TSMC capex spending is definitely a leading indicator for the IT industry at this point, and chief financial officer Wendell Huang explained why. But the coupling between what is happening at TSMC and what is happening across the broad swatch of the IT industry is not as tight as you might think.

“At TSMC, a higher level of capital expenditures is always correlated with higher growth opportunities in the following years,” Huang said. “In the past few years, we have sharply increased our capex spending in preparation to capture or harvest the growth opportunities from HPC, AI and 5G megatrends. Despite a challenging 2023, our revenue remains well on track to grow between 15 percent and 20 percent CAGR over the next several years in US dollar terms, which is the target we communicated back in our January 2022 Investor Conference. With our 2024 CapEx guidance of US $28 billion to US $32 billion, the rate of increase of our capital spending has begun to level off as we capture and harvest the growth. The objectives of TSMC’s capital management are to fund the company’s growth organically, generate good profitability, preserve financial flexibility and distribute a sustainable and steadily increasing cash dividend to shareholders.”

Such an increase in the dividend was just authorized by the board, which is a kind of profit taking. But you will note that TSMC is not seeing such a demand for chips that it thinks it needs to spend $35 billion or even $40 billion on capex this year or into the future.
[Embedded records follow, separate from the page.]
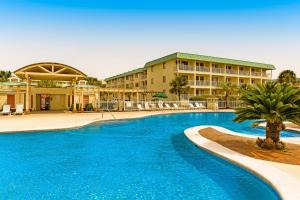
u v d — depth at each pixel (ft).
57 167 28.30
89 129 54.49
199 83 151.74
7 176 25.27
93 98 114.42
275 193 19.17
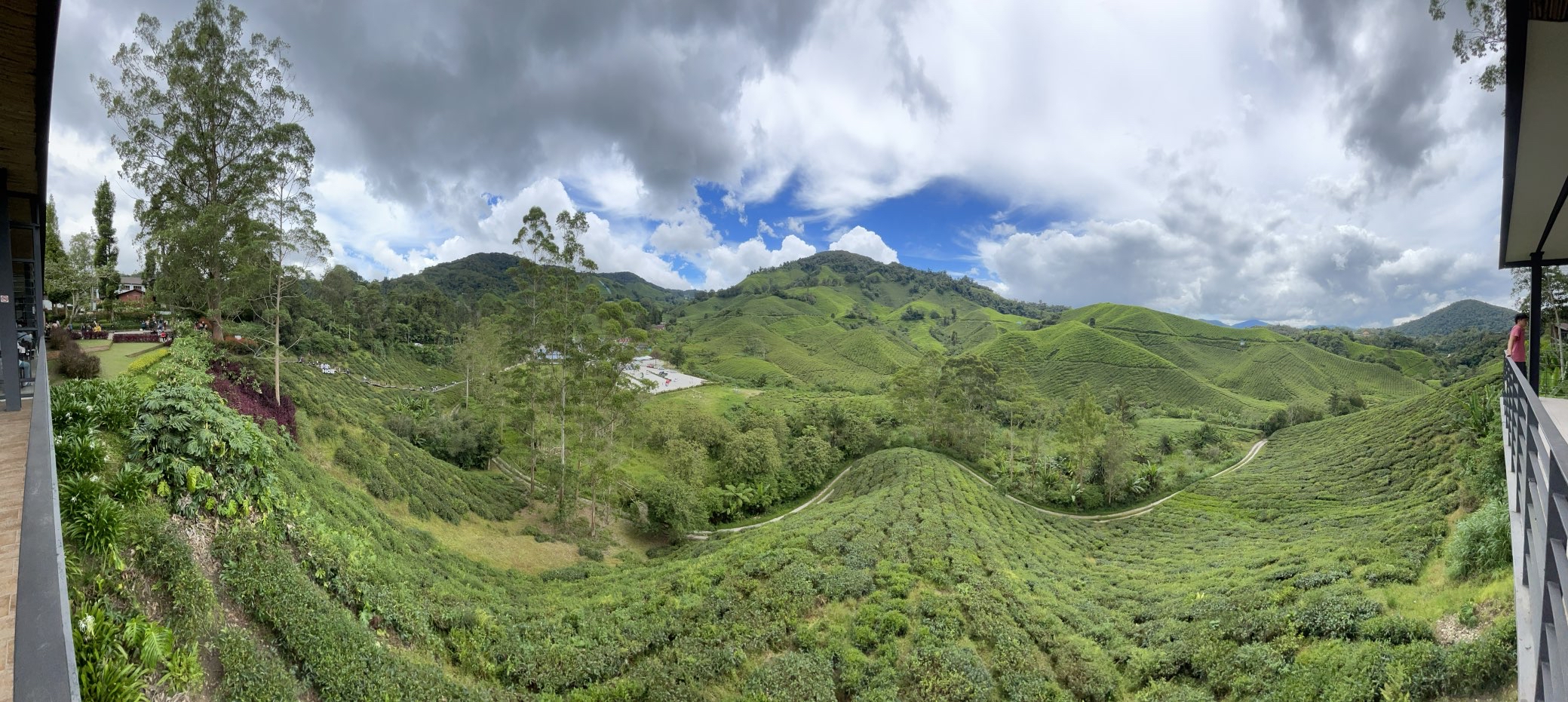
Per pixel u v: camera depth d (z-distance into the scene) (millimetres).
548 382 37719
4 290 11164
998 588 25719
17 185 11734
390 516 26219
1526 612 8875
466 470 41281
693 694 17516
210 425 14414
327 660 12398
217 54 28141
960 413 61438
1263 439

The point is this: That TSMC’s capex is going to be relatively flat doesn’t mean the chip business will not get back to booming. It is that it has the right balance of chip manufacturing and packaging capacity to meet the current boom, especially when it does things like make 3 nanometer chips with rejiggered 5 nanometer equipment, as it is doing.

The interesting thing to watch over the long term is how much money TSMC extracts from a wafer each quarter. Back in 2005, when the company was still young, it brought in somewhere around $3,000 per wafer. (This data is normalized to 12-inch wafer equivalents.) Starting in late 2018, that revenue per wafer started creeping up and within a few short years has approached $6,000 per wafer. In the most recent quarter, the company etched 2.957 million 12-inch wafer equivalents and the average revenue per wafer was $6,636. As more complex and more valuable CPUs, GPUs, NNPs, DPUs, and switch ASICs come out of the TSMC foundries, that number can only rise in the years ahead.

Some of that is die to advanced processes and packaging, which cost more than prior technologies and which are absolutely necessary to advance the state of the art in compute and networking (and therefore storage).

It is important to realize that as each node gets more expensive, there will be tremendous pressure on TSMC’s profits and on that nearly $47 billion cash pile it has accumulated.

But for now, let’s enjoy the moment. In the December quarter, the smartphone business that drove 43 percent of TSMC’s revenues was up 25.2 percent sequentially to $8.44 billion, and the so-called HPC business – which is high end compute and switching devices used in client devices and datacenter infrastructure – was up 16.3 percent sequentially to that same $8.44 billion.

This is a good sign for the semiconductor industry, which has had a tough 2023. Excepting Nvidia and AMD, of course.

We look forward to seeing how the Thundering Thirteen do as they roll out their financial results for the last quarter of 2023.